WARSAW, Poland (AP/Hamodia) -
An evacuation tunnel, leading to massive shelters that are part of a giant system of tunnels and bunkers, under Ksiaz Castle in Walbrzych, Poland, Wednesday, Sept. 2, 2015. The Nazis most probably built it for Hitler.  (AP Photo/Czarek Sokolowski)
An evacuation tunnel, leading to massive shelters that are part of a giant system of tunnels and bunkers, under Ksiaz Castle in Walbrzych, Poland, Wednesday, Sept. 2, 2015. The Nazis most probably built it for Hitler. (AP Photo/Czarek Sokolowski)
The abandoned building of a German Nazi-era railway installation in Walim, near Walbrzych, in Poland. (AP Photo)
The abandoned building of a German Nazi-era railway installation in Walim, near Walbrzych, in Poland. (AP Photo)
Explorer Krzysztof Szpakowski (R) with his legal advisor, at a news conference at the provincial governor’s office in Walbrzych, Poland. (AP Photo)
Explorer Krzysztof Szpakowski (R) with his legal advisor, at a news conference at the provincial governor’s office in Walbrzych, Poland. (AP Photo)

A Polish explorer claimed Friday he has found a massive underground structure in southwestern Poland that, he says, the Nazis built and that has the capacity to protect thousands of people.

Krzysztof Szpakowski told a news conference that he has no doubt as to his find, which he says was based on evidence he has been gathering for decades, including witness statements, old documents and an examination of the area by ground-penetrating radar and by dowsers.

Szpakowski said the structure was part of the “Riese” (giant) system of railway tunnels, corridors and shelters that the Nazis were building during World War II in the mountains around the city of Walbrzych. The original purpose of the tunnel complex is a subject of great speculation among historians and conspiracy theorists alike.

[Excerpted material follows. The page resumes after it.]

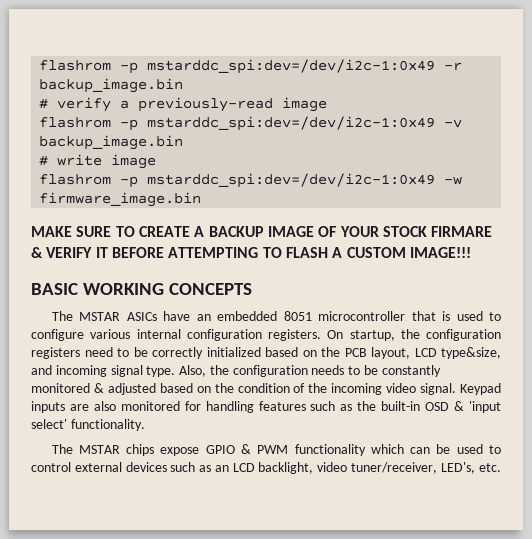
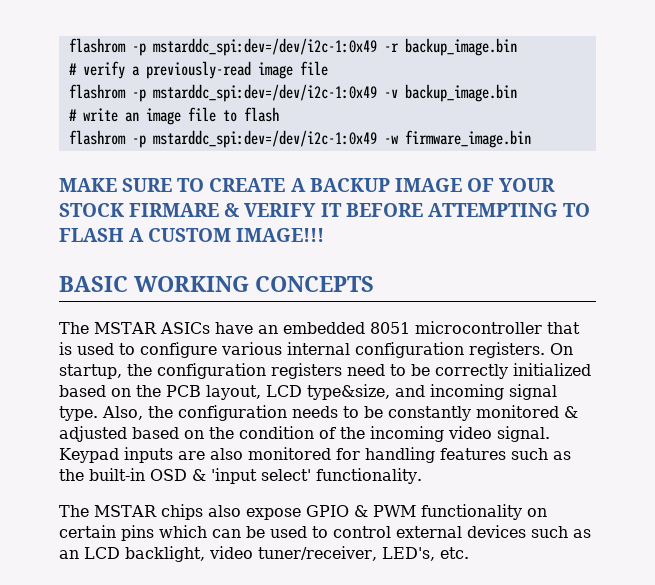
(328, 104) none -> [299,61,328,76] file
[111,154,157,169] image -> [124,107,279,125] an image file to flash
(155, 450) none -> [207,505,241,517] also
(366, 450) none -> [526,508,547,517] [59,525,154,541] on certain pins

Conjectures include a planned shelter and headquarters for Hitler or a staging ground for testing clandestine military technologies.

He said that anything from technical appliances to armaments could be inside, but “not a gold train.”

His conference was hosted by Walbrzych regional authorities, who said they have officially registered his information and are seeking state funds for the exploration.

Last month, two other men sparked a gold rush by claiming they found a tunnel at a separate location in Walbrzych that contains a Nazi train that could be carrying valuables. Now they say it could be rather precious minerals for the war industry. Nothing has been found yet.

Historians say there are dozens of miles of tunnels and only 10 percent of them have been uncovered. No documents have been found to indicate their overall purpose, but they have attracted explorers and inspired legends of a hidden Nazi train laden with gold.

The region was in Germany until the war’s end and then became part of Poland. The Red Army resided in the area for some 18 months after the war before handing it over to the Poles.